In the room I touched the walls. Seashells covered the surfaces and I remembered when we hid papers in the shells to pull them out years later. Maria sat on the bed, her hair limp and loose. I loved her and I said.
“More than friends,” I continued. “I’ve loved you all along sweetly.” It was innocent, though.
She pulled me to her bed and held me. I felt her breath whimpering until she took my hand and pulled me to the bathroom. The sink was industrial sized, the only fancy thing she owned, and I sat in it while she washed me.
I dried in the sun of her backyard. In the grass, we lay like sweet souls. I felt her chin on my shoulder and turned around. There was warmth on my face leading me to her lips and she held my face like a lover would. The kiss was long and painfully divine.

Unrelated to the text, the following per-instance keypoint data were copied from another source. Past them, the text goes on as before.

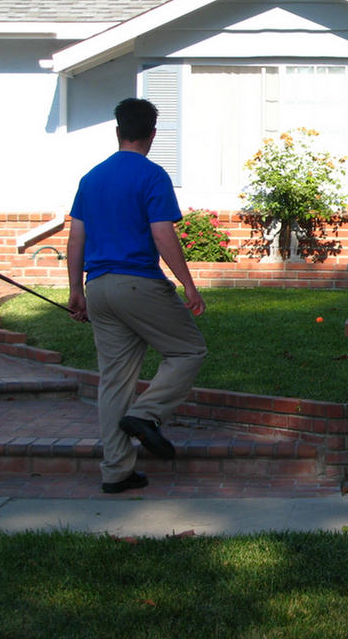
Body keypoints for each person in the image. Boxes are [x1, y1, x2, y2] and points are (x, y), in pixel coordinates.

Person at [66, 98, 207, 494]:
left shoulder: (91, 179)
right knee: (187, 350)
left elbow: (77, 237)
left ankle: (117, 471)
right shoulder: (152, 175)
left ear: (117, 131)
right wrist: (188, 284)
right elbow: (163, 233)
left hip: (99, 287)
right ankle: (146, 415)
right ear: (152, 134)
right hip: (137, 283)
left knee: (114, 380)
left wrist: (77, 289)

“Why’d you do that?” I whispered.
She shrugged, still in my awe.
**
Maria’s dancing in the recital now, and it’s almost time for lunch. I wonder if Johnny’s outside waiting for me to leave. He’s probably got my toothbrush and my “Babies,” and he’ll want to go get high. I’m still tired, though, so I try to doze off again, but I can’t. I sit in the back of the auditorium and watch her dance and I blow a kiss at the ceiling and say, “Send it on to Maria, why don’t ya?” I guess I’ll love whoever finds me first.